A March 4 letter from the Madonna faction that claimed alleged self-dealing by Hill and his allies is at the center of the suit. It claims that Madonna initiated a coup in response to the non-renewal of his employment agreement.
“In light of the Plaintiff’s, Mr. Tierney’s and Mr. Flocco’s refusal to entertain a short-term sale or refinancing of FRNK and Mr. Madonna’s anger at the non-renewal of his employment agreement, the Madonna Faction initiated its coup in March of 2022,” the suit alleges. “This coup began with the publication of a defamatory press release likely in violation of federal proxy solicitation laws.”
Those allegations led to the aforementioned review that started the cascade of events delaying the shareholder meeting and filing of forms with the Nasdaq.
“Simply put, each of the public statements and claims made by the Madonna Faction in the March press release were false and misleading at the times made, and they should be viewed only for what they really: improper efforts to sway a forthcoming shareholder vote and undermine the Plaintiffs,” the suit claims.

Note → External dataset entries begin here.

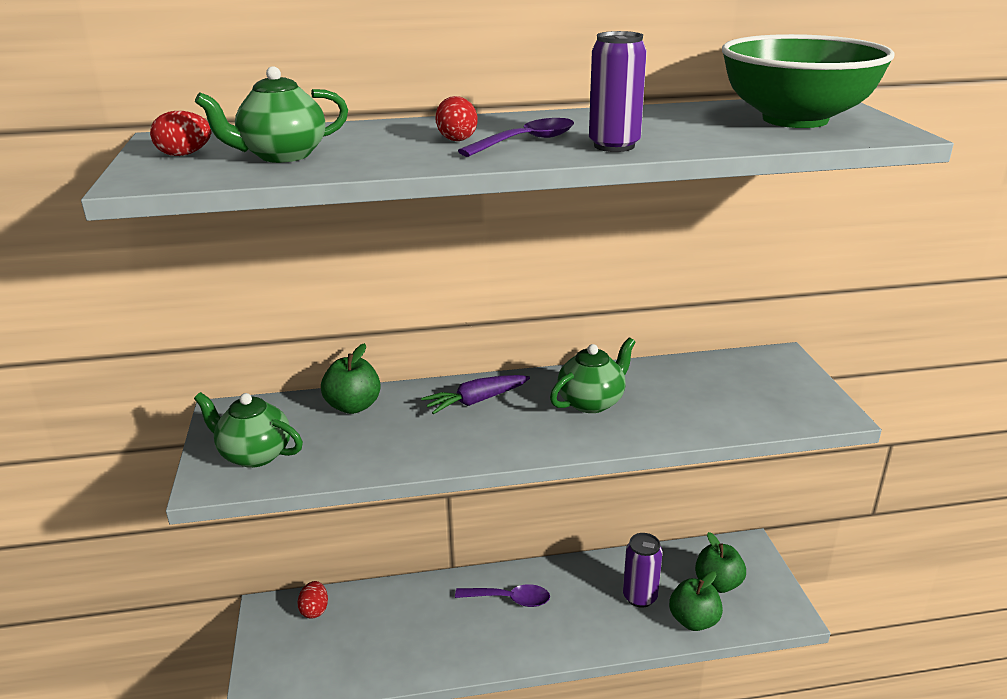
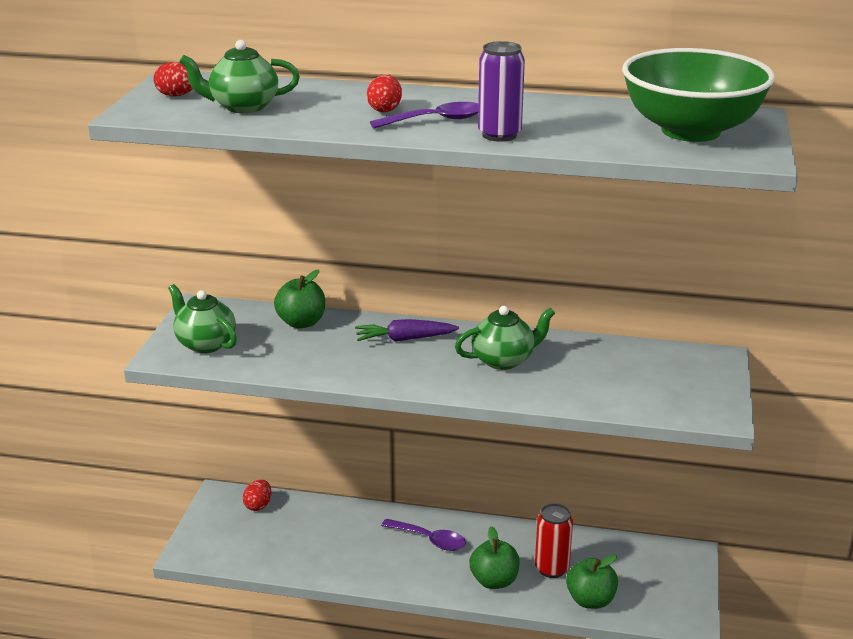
camera: 20 degrees right, 0 degrees up
(640, 597) = (551, 568): purple can -> red can
(717, 583) = (635, 577): green apple -> green apple (494, 581)

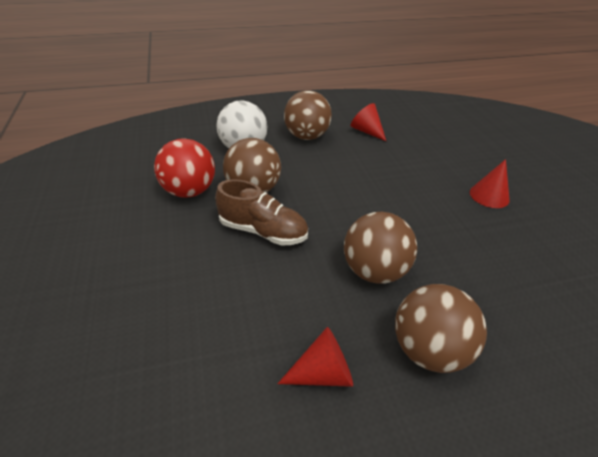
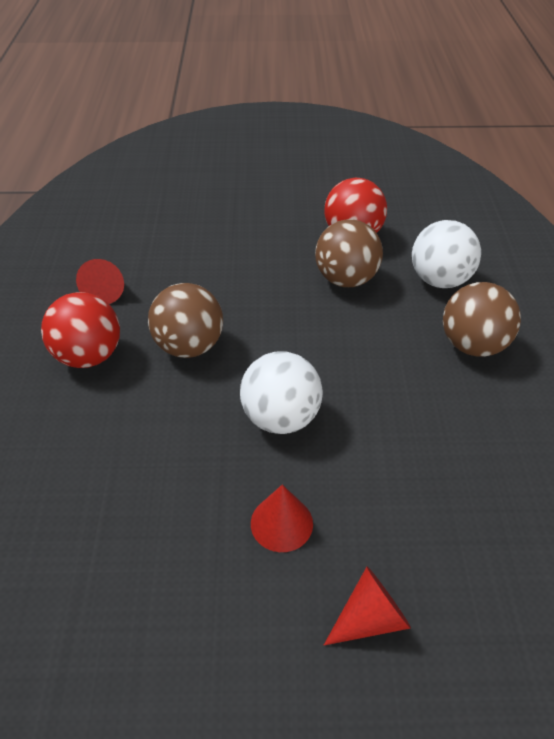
camera: 105 degrees right, 5 degrees up
(263, 231) = (274, 278): brown shoe -> none
(366, 131) = (492, 424): red cone -> red cone (370, 618)
(415, 206) = (281, 418): none -> white ball
(428, 350) = (89, 356): brown ball -> red ball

“The March press release reflected the Madonna Faction’s self-interested attempt to discredit the FRBK’s proposed slate of board of candidates, improperly influence proxy voting, and clear the way to elect directors that will align with the Madonna Faction’s of selling FRBK in the near term for personal financial gain,” it continues. “The Madonna Faction’s conduct after the March press release would solidify any doubt about its motives.”
A representative for Republic First Bank had no comment about the Hill/Spevak lawsuit.